Saved entries
++++++++++

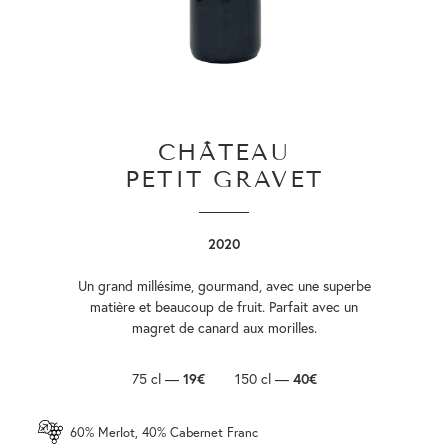
CHÂTEAU
PETIT GRAVET
2020
Un grand millésime, gourmand, avec une superbe
matière et beaucoup de fruit. Parfait avec un
magret de canard aux morilles.
75 cl —
19€
150 cl —
40€
60% Merlot, 40% Cabernet Franc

++++++++++

▸ **Problem description**
Check each line of the records above, and copy those that hold the word "avec".

▸ **Task solution**
Un grand millésime, gourmand, avec une superbe
matière et beaucoup de fruit. Parfait avec un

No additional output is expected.